La claraboya inundaba la pequeña antecámara circular con un cono de luz amarilla, alrededor del cual se arremolinaba un torbellino de azules y verdes marinos, poblados por bancos de peces plateados y misteriosos monstruos de las profundidades. Las figuras transmitían una notable sensación de movimiento y estaban coloreadas con asombrosa pericia, mientras el agua daba la impresión de alcanzar una profundidad inconcebible. Yuxtapuestos y con los brazos estirados, Eco y yo habríamos podido tocar ambos muros, pero en algunos lugares las turbias profundidades parecían alejarse hasta el infinito. Si no hubiera sido por los andamios y los trozos de tela que había en el suelo, la escena habría resultado alarmantemente real, como una pesadilla en que uno muere ahogado.

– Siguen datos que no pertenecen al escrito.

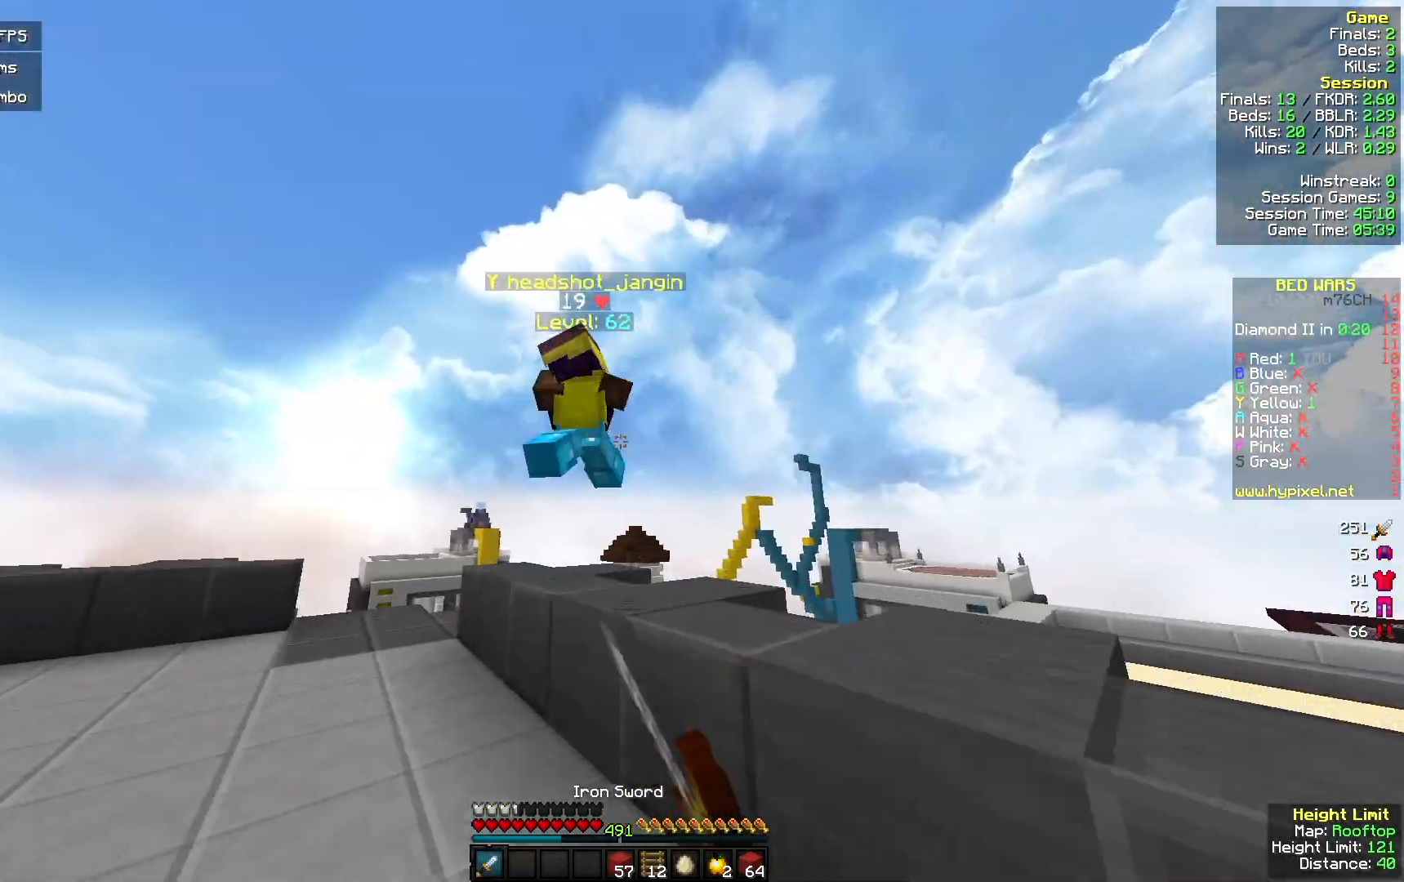
{"keys": ["w"], "mouse": ["left"], "events": [[500, "a", "up"], [500, "mouse_left", "down"]]}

—Por supuesto, ahora ya no necesito mendigar para obtener encargos —continuó Iaia—. Amasé una fortuna en los buenos tiempos del pasado. ¿Sabías que en mi mejor época me pagaban más que a Sópolis? Es verdad. Todas las damas ricas de Roma querían que la extraña joven de Cízico les hiciera un retrato. Ahora pinto lo que quiero y cuando quiero. Este proyecto no es más que un favor que le hago a Gelina. Un día, cuando salíamos de los baños, frescas y relajadas, se quejó de la vulgaridad de este recinto. Entonces tuve una visión e imaginé peces por todas partes. Peces volando sobre nuestras cabezas y pulpos retorciéndose a nuestros pies, mientras los delfines nadaban entre las algas. ¿Qué te parece?

—Impresionante —respondí.

Eco echó un vistazo a su alrededor y agitó las manos, como si las tuviera mojadas. Iaia se echó a reír.

—Ya está casi terminado —dijo—. No queda mucho por pintar. Ahora sólo tenemos que fijar los colores diluidos en agua con un barniz encaustado, por eso nos ayudan los esclavos. No es un trabajo complicado, pues se reduce a barnizar con un pincel, pero tengo que vigilarlos para que no estropeen nada. Olimpia, llama la atención a aquél de allí, el del andamio superior. Está poniendo una capa demasiado espesa y tapará los colores.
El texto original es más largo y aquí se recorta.